» **Request**: Copy out each line of the listing below where the string "been" appears.

» **Source material**:
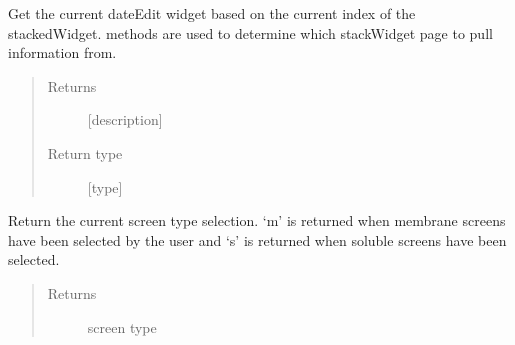 \documentclass[letterpaper,10pt,english]{sphinxmanual}
\begin{document}
\begin{fulllineitems}

\begin{fulllineitems}
\label{\detokenize{polo.windows:polo.windows.run_importer_dialog.RunImporterDialog.current_dateEdit}}
Get the current dateEdit widget based on the current index of
the stackedWidget.  methods are used to determine which
stackWidget page to pull information from.
\begin{quote}\begin{description}
\item[{Returns}] \leavevmode
{[}description{]}

\item[{Return type}] \leavevmode
{[}type{]}

\end{description}\end{quote}

\end{fulllineitems}


\begin{fulllineitems}
\label{\detokenize{polo.windows:polo.windows.run_importer_dialog.RunImporterDialog.current_dir_path_lineEdit}}
\end{fulllineitems}


\begin{fulllineitems}
\label{\detokenize{polo.windows:polo.windows.run_importer_dialog.RunImporterDialog.current_menu_type}}
Return the current screen type selection. ‘m’ is returned when
membrane screens have been selected by the user and ‘s’ is returned
when soluble screens have been selected.
\begin{quote}\begin{description}
\item[{Returns}] \leavevmode
screen type


\end{description}
\end{quote}
\end{fulllineitems}
\end{fulllineitems}
\end{document}
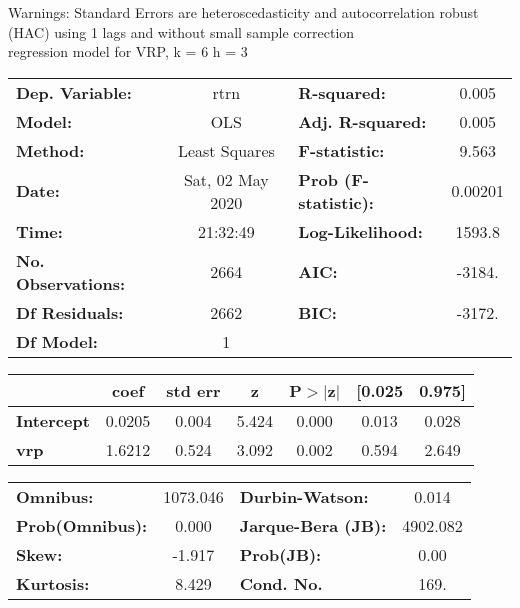 Warnings: \newline
 [1] Standard Errors are heteroscedasticity and autocorrelation robust (HAC) using 1 lags and without small sample correction\\ 

regression model for VRP, k = 6 h = 3\begin{center}
\begin{tabular}{lclc}
\toprule
\textbf{Dep. Variable:}    &       rtrn       & \textbf{  R-squared:         } &     0.005   \\
\textbf{Model:}            &       OLS        & \textbf{  Adj. R-squared:    } &     0.005   \\
\textbf{Method:}           &  Least Squares   & \textbf{  F-statistic:       } &     9.563   \\
\textbf{Date:}             & Sat, 02 May 2020 & \textbf{  Prob (F-statistic):} &  0.00201    \\
\textbf{Time:}             &     21:32:49     & \textbf{  Log-Likelihood:    } &    1593.8   \\
\textbf{No. Observations:} &        2664      & \textbf{  AIC:               } &    -3184.   \\
\textbf{Df Residuals:}     &        2662      & \textbf{  BIC:               } &    -3172.   \\
\textbf{Df Model:}         &           1      & \textbf{                     } &             \\
\bottomrule
\end{tabular}
\begin{tabular}{lcccccc}
                   & \textbf{coef} & \textbf{std err} & \textbf{z} & \textbf{P$> |$z$|$} & \textbf{[0.025} & \textbf{0.975]}  \\
\midrule
\textbf{Intercept} &       0.0205  &        0.004     &     5.424  &         0.000        &        0.013    &        0.028     \\
\textbf{vrp}       &       1.6212  &        0.524     &     3.092  &         0.002        &        0.594    &        2.649     \\
\bottomrule
\end{tabular}
\begin{tabular}{lclc}
\textbf{Omnibus:}       & 1073.046 & \textbf{  Durbin-Watson:     } &    0.014  \\
\textbf{Prob(Omnibus):} &   0.000  & \textbf{  Jarque-Bera (JB):  } & 4902.082  \\
\textbf{Skew:}          &  -1.917  & \textbf{  Prob(JB):          } &     0.00  \\
\textbf{Kurtosis:}      &   8.429  & \textbf{  Cond. No.          } &     169.  \\
\bottomrule
\end{tabular}
\end{center}

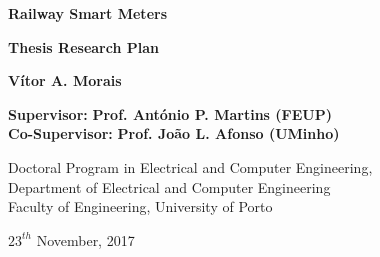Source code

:\vspace{25mm}
\begin{addmargin}[2cm]{1mm}
	\begin{center}
		
		\begin{LARGE}
			\textbf{\color{FEUP} Railway Smart Meters\\}
		\end{LARGE}
		
		\vspace{5mm}
		
		\textbf{Thesis Research Plan\\}
		
		\vspace{30mm}
		
		\textbf{\Large Vítor A. Morais} \\
		
		\vspace{5mm}
		
		\textbf{Supervisor:} \textbf{Prof. António P. Martins (FEUP)} \\
		\textbf{Co-Supervisor:} \textbf{Prof. João L. Afonso (UMinho)}
		
		\vfill %
		
		\small{Doctoral Program in Electrical and Computer Engineering,}\\
		\small{Department of Electrical and Computer Engineering}\\
		\small{Faculty of Engineering, University of Porto\\}
		\small{$23^{th}$ November, 2017 \par}%
		
	\end{center}
	
\end{addmargin}


\clearpage %

%
\cleardoublepage
{}
\tableofcontents
\cleardoublepage
{}
\listoffigures
\cleardoublepage
{}
\listoftables

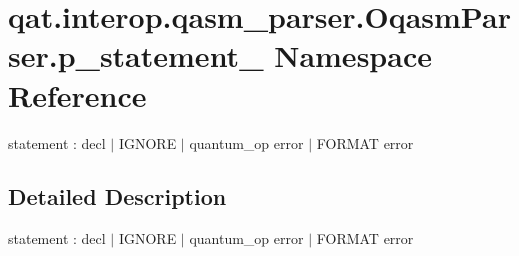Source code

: \hypertarget{namespaceqat_1_1interop_1_1qasm__parser_1_1OqasmParser_1_1p__statement__1}{\section{qat.\-interop.\-qasm\-\_\-parser.\-Oqasm\-Parser.\-p\-\_\-statement\-\_ Namespace Reference}
\label{namespaceqat_1_1interop_1_1qasm__parser_1_1OqasmParser_1_1p__statement__1}
}


statement \-: decl $|$ I\-G\-N\-O\-R\-E $|$ quantum\-\_\-op error $|$ F\-O\-R\-M\-A\-T error  




\subsection{Detailed Description}
statement \-: decl $|$ I\-G\-N\-O\-R\-E $|$ quantum\-\_\-op error $|$ F\-O\-R\-M\-A\-T error 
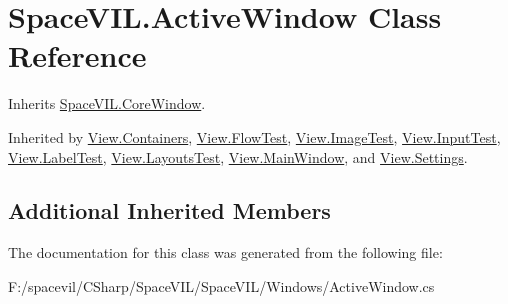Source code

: \hypertarget{class_space_v_i_l_1_1_active_window}{}\section{Space\+V\+I\+L.\+Active\+Window Class Reference}
\label{class_space_v_i_l_1_1_active_window}


Inherits \mbox{\hyperlink{class_space_v_i_l_1_1_core_window}{Space\+V\+I\+L.\+Core\+Window}}.



Inherited by \mbox{\hyperlink{class_view_1_1_containers}{View.\+Containers}}, \mbox{\hyperlink{class_view_1_1_flow_test}{View.\+Flow\+Test}}, \mbox{\hyperlink{class_view_1_1_image_test}{View.\+Image\+Test}}, \mbox{\hyperlink{class_view_1_1_input_test}{View.\+Input\+Test}}, \mbox{\hyperlink{class_view_1_1_label_test}{View.\+Label\+Test}}, \mbox{\hyperlink{class_view_1_1_layouts_test}{View.\+Layouts\+Test}}, \mbox{\hyperlink{class_view_1_1_main_window}{View.\+Main\+Window}}, and \mbox{\hyperlink{class_view_1_1_settings}{View.\+Settings}}.

\subsection*{Additional Inherited Members}


The documentation for this class was generated from the following file\+:\begin{DoxyCompactItemize}
\item 
F\+:/spacevil/\+C\+Sharp/\+Space\+V\+I\+L/\+Space\+V\+I\+L/\+Windows/Active\+Window.\+cs\end{DoxyCompactItemize}
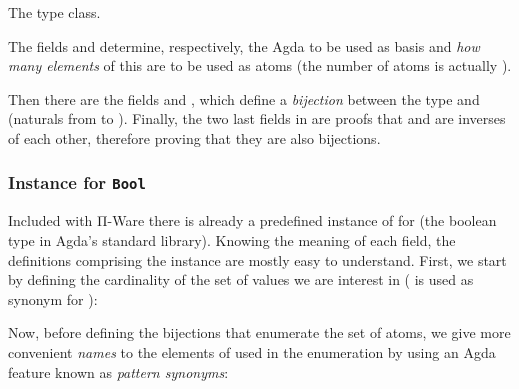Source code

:             \begin{listing}[ht]
                \caption{The  type class.\label{lst:atomic}}
            \end{listing}

            The fields  and  determine, respectively,
            the Agda  to be used as basis and \emph{how many elements} of this 
            are to be used as atoms (the number of atoms is actually  \AY{=}  ).

            Then there are the fields  and , which define a \emph{bijection}
            between the  type and   (naturals from  to ).
            Finally, the two last fields in  are proofs
            that  and  are inverses of each other,
            therefore proving that they are also bijections.

            \subsubsection{Instance for \texttt{Bool}}
            Included with Π-Ware there is already a predefined instance of  for 
            (the boolean type in Agda's standard library).
            Knowing the meaning of each field, the definitions comprising the instance
            are mostly easy to understand.
            First, we start by defining the cardinality of the set of values we are interest in
            ( is used as synonym for ):

            \begin{center}
            \end{center}

            Now, before defining the bijections that enumerate the set of atoms,
            we give more convenient \emph{names} to the elements of   used in the enumeration
            by using an Agda feature known as \emph{pattern synonyms}:

            \begin{center}
            \end{center}

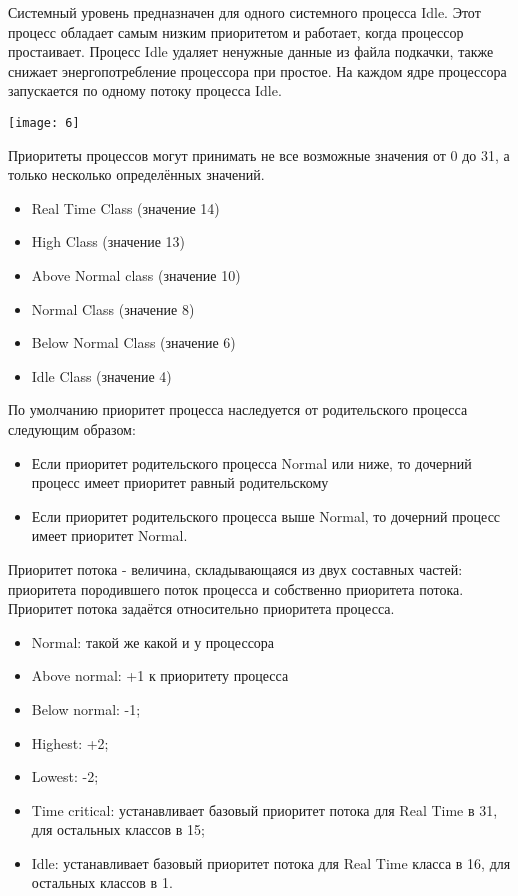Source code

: \documentclass[a4paper]{article}
\begin{document}
Системный уровень предназначен для одного системного процесса Idle. Этот процесс обладает самым низким приоритетом и работает, когда процессор простаивает. Процесс Idle удаляет ненужные данные из файла подкачки, также снижает энергопотребление процессора при простое. На каждом ядре процессора запускается по одному потоку процесса Idle.\\
\begin{center}
	\texttt{[image: 6]}
\end{center}
Приоритеты процессов могут принимать не все возможные значения от 0 до 31, а только несколько определённых значений.\\
\begin{itemize}
	\item Real Time Class (значение 14)
	\item High Class (значение 13)
	\item Above Normal class (значение 10)
	\item Normal Class (значение 8)
	\item Below Normal Class (значение 6)
	\item Idle Class (значение 4)
\end{itemize}
По умолчанию приоритет процесса наследуется от родительского процесса следующим образом:\\
\begin{itemize}
	\item Если приоритет родительского процесса Normal или ниже, то дочерний процесс имеет приоритет равный родительскому
	\item Если приоритет родительского процесса выше Normal, то дочерний процесс имеет приоритет Normal.
\end{itemize}
Приоритет потока - величина, складывающаяся из двух составных частей: приоритета породившего поток процесса и собственно приоритета потока.\\
Приоритет потока задаётся относительно приоритета процесса.
\begin{itemize}
	\item Normal: такой же какой и у процессора
	\item Above normal: +1 к приоритету процесса
	\item Below normal: -1;
	\item Highest: +2;
	\item Lowest: -2;
	\item Time critical: устанавливает базовый приоритет потока для Real Time в 31, для остальных классов в 15;
	\item Idle: устанавливает базовый приоритет потока для Real Time класса в 16, для остальных классов в 1.
\end{itemize}
\end{document}
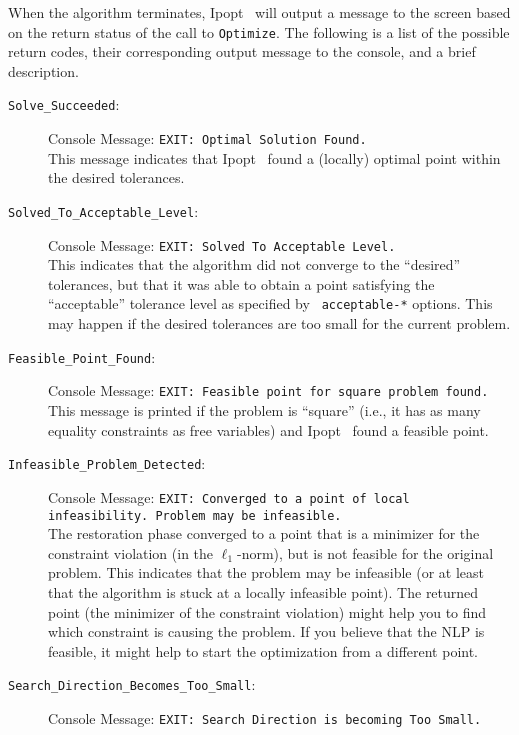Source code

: \documentclass[10pt]{article}
\newcommand{\Ipopt}{{\sc Ipopt }}
\begin{document}
When the algorithm terminates, \Ipopt\ will output a message to the
screen based on the return status of the call to {\tt Optimize}. The following
is a list of the possible return codes, their corresponding output message
to the console, and a brief description.
\begin{description}
\item[{\tt Solve\_Succeeded}:] $\;$ \\
  Console Message: {\tt EXIT: Optimal Solution Found.} \\
  This message indicates that \Ipopt\ found a (locally) optimal point
  within the desired tolerances.
\item[{\tt Solved\_To\_Acceptable\_Level}:]  $\;$ \\
  Console Message: {\tt EXIT: Solved To Acceptable Level.} \\
  This indicates that the algorithm did not converge to the
  ``desired'' tolerances, but that it was able to obtain a point
  satisfying the ``acceptable'' tolerance level as specified by {\tt
    acceptable-*} options. This may happen if the desired tolerances
  are too small for the current problem.
\item[{\tt Feasible\_Point\_Found}:]  $\;$ \\
  Console Message: {\tt EXIT: Feasible point for square problem found.} \\
  This message is printed if the problem is ``square'' (i.e., it has
  as many equality constraints as free variables) and \Ipopt\ found a
  feasible point.
\item[{\tt Infeasible\_Problem\_Detected}:]  $\;$ \\
  Console Message: {\tt EXIT: Converged to a point of
    local infeasibility. Problem may be infeasible.} \\
  The restoration phase converged to a point that is a minimizer for
  the constraint violation (in the $\ell_1$-norm), but is not feasible
  for the original problem. This indicates that the problem may be
  infeasible (or at least that the algorithm is stuck at a locally
  infeasible point).  The returned point (the minimizer of the
  constraint violation) might help you to find which constraint is
  causing the problem.  If you believe that the NLP is feasible,
  it might help to start the optimization from a different point.
\item[{\tt Search\_Direction\_Becomes\_Too\_Small}:]  $\;$ \\
  Console Message: {\tt EXIT: Search Direction is becoming Too Small.} \\

\end{description}
\end{document}
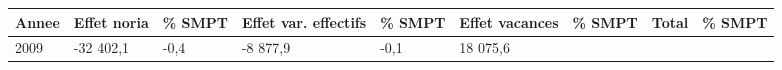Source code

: \begin{longtable}[]{@{}lllllllll@{}}
\toprule
\begin{minipage}[b]{0.05\columnwidth}\raggedright
Annee\strut
\end{minipage} & \begin{minipage}[b]{0.10\columnwidth}\raggedright
Effet noria\strut
\end{minipage} & \begin{minipage}[b]{0.06\columnwidth}\raggedright
\% SMPT\strut
\end{minipage} & \begin{minipage}[b]{0.16\columnwidth}\raggedright
Effet var. effectifs\strut
\end{minipage} & \begin{minipage}[b]{0.06\columnwidth}\raggedright
\% SMPT\strut
\end{minipage} & \begin{minipage}[b]{0.12\columnwidth}\raggedright
Effet vacances\strut
\end{minipage} & \begin{minipage}[b]{0.06\columnwidth}\raggedright
\% SMPT\strut
\end{minipage} & \begin{minipage}[b]{0.09\columnwidth}\raggedright
Total\strut
\end{minipage} & \begin{minipage}[b]{0.06\columnwidth}\raggedright
\% SMPT\strut
\end{minipage}\tabularnewline
\midrule
\endhead
\begin{minipage}[t]{0.05\columnwidth}\raggedright
2009\strut
\end{minipage} & \begin{minipage}[t]{0.10\columnwidth}\raggedright
-32 402,1\strut
\end{minipage} & \begin{minipage}[t]{0.06\columnwidth}\raggedright
-0,4\strut
\end{minipage} & \begin{minipage}[t]{0.16\columnwidth}\raggedright
-8 877,9\strut
\end{minipage} & \begin{minipage}[t]{0.06\columnwidth}\raggedright
-0,1\strut
\end{minipage} & \begin{minipage}[t]{0.12\columnwidth}\raggedright
18 075,6\strut
\end{minipage} & \begin{minipage}[t]{0.06\columnwidth}\raggedright

\end{minipage}
\end{longtable}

» **Task response**:
membrane screens have been selected by the user and ‘s’ is returned
when soluble screens have been selected.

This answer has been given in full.